Make it possible to use the original format data

GateNLP / gate-lf-pytorch-json

PyTorch wrapper for the LearningFramework GATE plugin

Apache License 2.0

1 stars 2 forks source link

Make it possible to use the original format data #45

Closed johann-petrak closed 5 years ago

johann-petrak commented 5 years ago

Make it possible to use the original format data so that the model can make use of the actual text and use character embeddings or similar. This will be based on Xingyi's code from https://github.com/GateNLP/AbuseDetection Created branch 1905useorig for this.

johann-petrak commented 5 years ago

TODO: initially there will be a dependency on allennlp for use with the elmo models, figure out a way to remove that dependency. Either make the modelwrapperdefault only depend on this if an elmo model is actually used or have a look to see if we can just merge or reimplement the code needed. That way, only an actual ELMO-based model would depend on that library

johann-petrak commented 5 years ago

Probably best to delegate this to the module somehow: if we have the config parameters elmo or orig set it means that we use a module that needs the original data.
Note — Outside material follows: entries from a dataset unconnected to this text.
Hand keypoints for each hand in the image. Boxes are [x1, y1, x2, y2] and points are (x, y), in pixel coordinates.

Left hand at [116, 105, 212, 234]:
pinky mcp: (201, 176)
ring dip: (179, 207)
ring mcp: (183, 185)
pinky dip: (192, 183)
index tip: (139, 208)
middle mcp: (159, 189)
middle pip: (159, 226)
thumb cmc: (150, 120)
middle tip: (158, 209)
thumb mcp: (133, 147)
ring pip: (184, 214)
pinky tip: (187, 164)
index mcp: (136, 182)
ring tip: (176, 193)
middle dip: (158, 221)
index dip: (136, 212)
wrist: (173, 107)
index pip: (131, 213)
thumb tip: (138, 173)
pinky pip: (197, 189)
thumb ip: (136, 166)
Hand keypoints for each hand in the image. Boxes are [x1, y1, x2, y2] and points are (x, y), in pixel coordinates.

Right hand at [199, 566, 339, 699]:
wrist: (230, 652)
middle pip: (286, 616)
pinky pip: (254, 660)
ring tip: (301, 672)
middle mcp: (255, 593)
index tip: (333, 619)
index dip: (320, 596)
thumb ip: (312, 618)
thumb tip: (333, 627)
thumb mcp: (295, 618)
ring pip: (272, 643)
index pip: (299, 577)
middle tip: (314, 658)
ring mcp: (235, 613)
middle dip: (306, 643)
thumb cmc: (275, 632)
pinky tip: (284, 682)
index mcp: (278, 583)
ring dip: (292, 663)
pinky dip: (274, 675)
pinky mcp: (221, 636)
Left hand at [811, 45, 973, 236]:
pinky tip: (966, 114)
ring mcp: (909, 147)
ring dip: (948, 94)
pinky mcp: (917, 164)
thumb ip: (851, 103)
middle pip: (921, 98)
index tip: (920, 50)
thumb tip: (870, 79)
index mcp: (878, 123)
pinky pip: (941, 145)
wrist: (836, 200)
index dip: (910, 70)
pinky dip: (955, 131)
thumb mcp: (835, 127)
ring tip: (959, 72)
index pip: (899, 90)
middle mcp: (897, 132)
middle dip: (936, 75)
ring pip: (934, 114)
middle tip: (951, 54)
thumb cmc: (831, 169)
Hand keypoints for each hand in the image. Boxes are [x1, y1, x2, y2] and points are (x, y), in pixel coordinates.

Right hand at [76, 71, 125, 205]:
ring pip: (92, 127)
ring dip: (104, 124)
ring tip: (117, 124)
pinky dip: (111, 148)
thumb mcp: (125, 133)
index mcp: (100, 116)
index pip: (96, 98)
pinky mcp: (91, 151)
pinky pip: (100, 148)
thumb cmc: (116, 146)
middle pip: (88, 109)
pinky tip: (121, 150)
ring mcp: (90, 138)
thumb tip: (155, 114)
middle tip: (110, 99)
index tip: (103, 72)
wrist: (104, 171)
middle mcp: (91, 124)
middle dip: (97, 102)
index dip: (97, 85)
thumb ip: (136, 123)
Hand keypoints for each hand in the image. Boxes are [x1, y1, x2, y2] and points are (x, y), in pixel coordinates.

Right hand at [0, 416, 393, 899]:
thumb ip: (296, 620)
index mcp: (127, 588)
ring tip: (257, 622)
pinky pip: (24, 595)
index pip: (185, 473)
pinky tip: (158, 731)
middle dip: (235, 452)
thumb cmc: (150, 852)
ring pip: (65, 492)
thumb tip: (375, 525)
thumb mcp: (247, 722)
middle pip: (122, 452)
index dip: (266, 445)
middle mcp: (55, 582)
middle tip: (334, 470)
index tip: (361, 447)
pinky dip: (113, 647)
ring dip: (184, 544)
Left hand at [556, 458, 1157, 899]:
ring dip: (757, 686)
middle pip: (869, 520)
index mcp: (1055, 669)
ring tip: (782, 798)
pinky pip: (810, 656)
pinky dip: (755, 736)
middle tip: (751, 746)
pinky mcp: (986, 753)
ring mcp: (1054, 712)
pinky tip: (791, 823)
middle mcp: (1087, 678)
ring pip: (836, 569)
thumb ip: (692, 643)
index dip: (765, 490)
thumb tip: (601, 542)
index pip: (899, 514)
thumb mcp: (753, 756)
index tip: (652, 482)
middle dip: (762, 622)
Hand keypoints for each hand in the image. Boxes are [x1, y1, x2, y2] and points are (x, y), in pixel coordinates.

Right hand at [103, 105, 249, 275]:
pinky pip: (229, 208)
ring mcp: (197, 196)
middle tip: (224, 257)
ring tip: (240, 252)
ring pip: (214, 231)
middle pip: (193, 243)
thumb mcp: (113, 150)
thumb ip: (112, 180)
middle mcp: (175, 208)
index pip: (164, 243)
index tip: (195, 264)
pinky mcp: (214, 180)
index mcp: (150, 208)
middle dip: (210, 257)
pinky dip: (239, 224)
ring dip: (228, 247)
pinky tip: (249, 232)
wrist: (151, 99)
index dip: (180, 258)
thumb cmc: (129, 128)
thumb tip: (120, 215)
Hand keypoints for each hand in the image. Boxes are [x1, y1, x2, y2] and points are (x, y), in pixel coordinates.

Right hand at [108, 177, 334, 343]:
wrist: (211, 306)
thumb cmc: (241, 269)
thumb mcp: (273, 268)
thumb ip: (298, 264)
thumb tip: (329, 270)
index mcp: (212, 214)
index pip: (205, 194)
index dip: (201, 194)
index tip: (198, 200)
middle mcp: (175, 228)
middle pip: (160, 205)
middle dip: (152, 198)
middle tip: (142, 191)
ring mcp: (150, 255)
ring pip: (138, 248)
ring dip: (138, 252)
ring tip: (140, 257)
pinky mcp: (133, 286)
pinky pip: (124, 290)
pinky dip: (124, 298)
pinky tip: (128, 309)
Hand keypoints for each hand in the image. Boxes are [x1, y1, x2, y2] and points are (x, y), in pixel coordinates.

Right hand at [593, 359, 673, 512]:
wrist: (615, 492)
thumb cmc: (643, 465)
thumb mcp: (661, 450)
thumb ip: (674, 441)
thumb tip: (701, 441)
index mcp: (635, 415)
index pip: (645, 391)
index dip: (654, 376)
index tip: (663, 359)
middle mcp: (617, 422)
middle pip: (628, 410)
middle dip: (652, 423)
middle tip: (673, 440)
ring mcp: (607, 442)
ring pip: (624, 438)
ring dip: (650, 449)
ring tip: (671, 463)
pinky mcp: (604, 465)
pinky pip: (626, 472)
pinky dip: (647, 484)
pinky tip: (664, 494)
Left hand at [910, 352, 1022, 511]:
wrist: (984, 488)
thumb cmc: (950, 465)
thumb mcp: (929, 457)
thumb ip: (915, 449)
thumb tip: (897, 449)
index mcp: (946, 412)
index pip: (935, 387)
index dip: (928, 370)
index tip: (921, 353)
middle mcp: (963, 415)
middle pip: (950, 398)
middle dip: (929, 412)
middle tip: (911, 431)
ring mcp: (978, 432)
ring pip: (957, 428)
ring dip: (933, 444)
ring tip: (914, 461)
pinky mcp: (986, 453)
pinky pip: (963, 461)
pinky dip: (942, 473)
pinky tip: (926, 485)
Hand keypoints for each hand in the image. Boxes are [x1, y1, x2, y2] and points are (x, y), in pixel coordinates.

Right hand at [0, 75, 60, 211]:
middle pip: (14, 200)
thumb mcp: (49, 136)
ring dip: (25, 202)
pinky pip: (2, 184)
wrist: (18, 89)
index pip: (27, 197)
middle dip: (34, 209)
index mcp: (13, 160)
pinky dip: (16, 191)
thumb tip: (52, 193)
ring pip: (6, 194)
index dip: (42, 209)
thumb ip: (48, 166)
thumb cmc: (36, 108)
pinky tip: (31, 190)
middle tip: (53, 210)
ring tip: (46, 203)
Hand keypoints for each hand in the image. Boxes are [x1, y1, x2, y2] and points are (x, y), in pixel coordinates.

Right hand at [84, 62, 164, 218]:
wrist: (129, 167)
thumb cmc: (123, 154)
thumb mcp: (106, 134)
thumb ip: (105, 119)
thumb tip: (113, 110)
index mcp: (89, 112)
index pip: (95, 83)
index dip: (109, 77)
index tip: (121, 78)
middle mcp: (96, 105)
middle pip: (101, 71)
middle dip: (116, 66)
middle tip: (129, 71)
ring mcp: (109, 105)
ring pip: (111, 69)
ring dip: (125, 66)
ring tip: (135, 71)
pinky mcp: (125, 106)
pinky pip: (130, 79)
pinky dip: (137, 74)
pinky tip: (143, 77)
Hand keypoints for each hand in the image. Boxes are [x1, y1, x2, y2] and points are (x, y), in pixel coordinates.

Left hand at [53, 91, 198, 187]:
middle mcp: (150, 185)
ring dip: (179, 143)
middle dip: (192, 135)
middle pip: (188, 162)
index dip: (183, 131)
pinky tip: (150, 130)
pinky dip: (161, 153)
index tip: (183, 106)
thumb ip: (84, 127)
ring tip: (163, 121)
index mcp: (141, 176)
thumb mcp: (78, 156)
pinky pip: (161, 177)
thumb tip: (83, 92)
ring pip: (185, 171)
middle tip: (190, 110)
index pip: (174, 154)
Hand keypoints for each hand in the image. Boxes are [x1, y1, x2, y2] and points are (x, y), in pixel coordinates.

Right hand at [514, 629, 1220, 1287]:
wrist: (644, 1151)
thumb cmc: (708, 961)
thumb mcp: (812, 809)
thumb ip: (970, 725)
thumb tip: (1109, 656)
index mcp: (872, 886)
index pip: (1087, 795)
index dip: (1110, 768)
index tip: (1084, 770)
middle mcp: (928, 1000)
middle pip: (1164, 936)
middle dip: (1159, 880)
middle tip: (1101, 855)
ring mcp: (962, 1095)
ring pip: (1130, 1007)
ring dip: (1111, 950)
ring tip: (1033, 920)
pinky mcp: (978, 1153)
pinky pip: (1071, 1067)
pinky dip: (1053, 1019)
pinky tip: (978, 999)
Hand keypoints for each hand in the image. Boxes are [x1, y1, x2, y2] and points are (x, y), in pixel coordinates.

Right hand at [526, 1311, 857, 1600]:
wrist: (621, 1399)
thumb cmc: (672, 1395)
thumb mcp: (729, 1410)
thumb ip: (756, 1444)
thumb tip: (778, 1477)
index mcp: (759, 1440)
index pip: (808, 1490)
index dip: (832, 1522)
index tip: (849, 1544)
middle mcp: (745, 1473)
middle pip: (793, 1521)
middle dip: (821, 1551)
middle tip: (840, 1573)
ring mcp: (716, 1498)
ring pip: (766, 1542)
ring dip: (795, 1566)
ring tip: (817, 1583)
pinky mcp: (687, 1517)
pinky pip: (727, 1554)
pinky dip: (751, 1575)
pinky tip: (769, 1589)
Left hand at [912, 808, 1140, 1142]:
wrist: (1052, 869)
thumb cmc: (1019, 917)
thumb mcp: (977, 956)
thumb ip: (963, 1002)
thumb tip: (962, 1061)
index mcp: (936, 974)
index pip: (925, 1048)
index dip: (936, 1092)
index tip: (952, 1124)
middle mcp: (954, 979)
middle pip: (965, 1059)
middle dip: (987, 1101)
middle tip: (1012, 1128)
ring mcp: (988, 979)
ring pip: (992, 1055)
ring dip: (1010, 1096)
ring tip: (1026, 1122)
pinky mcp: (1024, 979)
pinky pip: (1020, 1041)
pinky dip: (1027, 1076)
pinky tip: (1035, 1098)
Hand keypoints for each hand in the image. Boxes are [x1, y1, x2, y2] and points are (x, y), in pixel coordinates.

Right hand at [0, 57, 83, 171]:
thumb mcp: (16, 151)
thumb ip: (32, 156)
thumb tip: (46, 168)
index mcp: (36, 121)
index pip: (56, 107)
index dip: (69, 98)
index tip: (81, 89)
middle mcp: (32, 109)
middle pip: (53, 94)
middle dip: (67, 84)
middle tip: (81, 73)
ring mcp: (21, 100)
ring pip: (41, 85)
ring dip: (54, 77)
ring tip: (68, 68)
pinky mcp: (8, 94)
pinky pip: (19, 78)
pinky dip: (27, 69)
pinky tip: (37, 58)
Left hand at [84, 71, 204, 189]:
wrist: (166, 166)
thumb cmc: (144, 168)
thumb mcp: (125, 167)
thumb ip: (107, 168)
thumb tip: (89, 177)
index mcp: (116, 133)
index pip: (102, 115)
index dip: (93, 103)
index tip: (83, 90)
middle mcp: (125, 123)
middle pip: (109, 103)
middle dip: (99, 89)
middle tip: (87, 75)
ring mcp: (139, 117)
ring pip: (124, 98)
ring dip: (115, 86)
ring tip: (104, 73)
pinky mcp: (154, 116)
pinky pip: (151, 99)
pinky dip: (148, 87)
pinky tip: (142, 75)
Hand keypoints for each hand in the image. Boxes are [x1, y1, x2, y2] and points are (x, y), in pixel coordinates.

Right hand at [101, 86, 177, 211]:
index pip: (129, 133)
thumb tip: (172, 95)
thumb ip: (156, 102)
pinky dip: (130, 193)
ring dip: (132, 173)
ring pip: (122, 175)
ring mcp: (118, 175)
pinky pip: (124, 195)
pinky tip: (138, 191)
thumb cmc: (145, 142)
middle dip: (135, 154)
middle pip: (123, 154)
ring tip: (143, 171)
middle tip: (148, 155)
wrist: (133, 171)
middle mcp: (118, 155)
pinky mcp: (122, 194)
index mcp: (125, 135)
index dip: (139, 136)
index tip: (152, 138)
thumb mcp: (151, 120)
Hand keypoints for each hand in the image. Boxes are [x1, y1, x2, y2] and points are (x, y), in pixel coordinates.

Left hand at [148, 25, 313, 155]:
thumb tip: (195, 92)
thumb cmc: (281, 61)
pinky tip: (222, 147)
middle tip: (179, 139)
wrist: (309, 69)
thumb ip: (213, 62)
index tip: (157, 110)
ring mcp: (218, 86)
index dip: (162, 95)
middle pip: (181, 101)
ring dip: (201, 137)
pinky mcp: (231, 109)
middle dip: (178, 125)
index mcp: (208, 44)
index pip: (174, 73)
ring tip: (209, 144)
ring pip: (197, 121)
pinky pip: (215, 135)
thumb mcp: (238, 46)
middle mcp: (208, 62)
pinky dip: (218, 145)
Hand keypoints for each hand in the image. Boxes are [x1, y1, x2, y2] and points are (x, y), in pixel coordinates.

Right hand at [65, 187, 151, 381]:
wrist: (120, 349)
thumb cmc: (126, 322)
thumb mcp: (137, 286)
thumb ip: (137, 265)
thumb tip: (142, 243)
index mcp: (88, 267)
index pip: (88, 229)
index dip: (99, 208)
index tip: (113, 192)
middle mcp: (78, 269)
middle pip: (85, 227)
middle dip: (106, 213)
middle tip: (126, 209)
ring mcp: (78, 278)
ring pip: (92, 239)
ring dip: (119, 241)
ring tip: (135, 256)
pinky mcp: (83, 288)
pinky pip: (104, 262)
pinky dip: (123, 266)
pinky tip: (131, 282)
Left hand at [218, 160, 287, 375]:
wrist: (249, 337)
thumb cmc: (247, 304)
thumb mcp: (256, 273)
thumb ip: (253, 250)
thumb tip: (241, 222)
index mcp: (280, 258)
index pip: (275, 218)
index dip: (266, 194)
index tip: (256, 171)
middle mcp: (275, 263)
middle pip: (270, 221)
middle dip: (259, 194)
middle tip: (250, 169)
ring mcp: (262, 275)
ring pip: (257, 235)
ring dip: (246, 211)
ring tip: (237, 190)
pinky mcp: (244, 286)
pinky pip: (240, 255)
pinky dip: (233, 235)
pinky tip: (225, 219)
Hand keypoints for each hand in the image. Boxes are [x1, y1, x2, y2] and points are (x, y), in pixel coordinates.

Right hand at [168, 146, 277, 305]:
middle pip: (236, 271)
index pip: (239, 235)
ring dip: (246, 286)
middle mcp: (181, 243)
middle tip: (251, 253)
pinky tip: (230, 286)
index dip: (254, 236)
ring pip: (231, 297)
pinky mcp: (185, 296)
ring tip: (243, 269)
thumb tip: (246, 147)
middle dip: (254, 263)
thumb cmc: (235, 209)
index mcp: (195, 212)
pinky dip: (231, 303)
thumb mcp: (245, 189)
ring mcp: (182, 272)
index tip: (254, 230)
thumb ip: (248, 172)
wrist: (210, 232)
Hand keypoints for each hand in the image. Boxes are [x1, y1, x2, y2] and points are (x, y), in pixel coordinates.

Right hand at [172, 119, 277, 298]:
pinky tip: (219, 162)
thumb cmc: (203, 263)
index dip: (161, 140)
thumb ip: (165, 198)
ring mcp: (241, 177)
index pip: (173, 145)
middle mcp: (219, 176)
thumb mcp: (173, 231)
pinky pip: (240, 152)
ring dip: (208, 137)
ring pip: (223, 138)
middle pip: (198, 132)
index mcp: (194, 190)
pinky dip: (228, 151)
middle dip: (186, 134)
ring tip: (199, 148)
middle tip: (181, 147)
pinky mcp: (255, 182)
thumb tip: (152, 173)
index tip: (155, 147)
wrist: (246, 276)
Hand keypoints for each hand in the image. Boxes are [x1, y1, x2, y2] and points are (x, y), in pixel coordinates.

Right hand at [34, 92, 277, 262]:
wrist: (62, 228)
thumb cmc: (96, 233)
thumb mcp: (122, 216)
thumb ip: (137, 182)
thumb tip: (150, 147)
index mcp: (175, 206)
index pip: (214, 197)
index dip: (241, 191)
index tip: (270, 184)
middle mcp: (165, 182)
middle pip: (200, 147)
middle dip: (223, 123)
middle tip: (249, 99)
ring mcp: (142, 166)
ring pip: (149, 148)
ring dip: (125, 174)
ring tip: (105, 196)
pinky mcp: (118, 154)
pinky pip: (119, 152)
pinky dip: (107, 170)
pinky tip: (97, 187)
In that case we will expect the module to have the methods needed in the the default wrapper in _apply_model

johann-petrak commented 5 years ago

The code by XS for training an elmo model uses a new method to split the validation set, but maybe we can make use of the batch generator code instead?

johann-petrak commented 5 years ago

After merging the fix for #34 the default doc classification results stay the same.

Problem when texting the module TextClassCnnSingleElmo: no proper error handling if elmo model file is missing / not specified.

johann-petrak commented 5 years ago

TODO 1: once we know we do not need the the converted data, avoid generating it. TODO 2: see of we can move the code to generate the target indices from the literal target strings into the module for all training situations

johann-petrak commented 5 years ago

TODO 2: for now we do this in the wrapper, since the proper way to move this into the module is to move the whole evaluation code (either inherit a proper default or override a specific way to do it, e.g. for CNNs)

johann-petrak commented 5 years ago

OK, TODO1 works: if we have elmo/orig, no conversion is done and therefore also no converted dataset kept around.

johann-petrak commented 5 years ago

Quick test of application: seems to work. This can get merged now.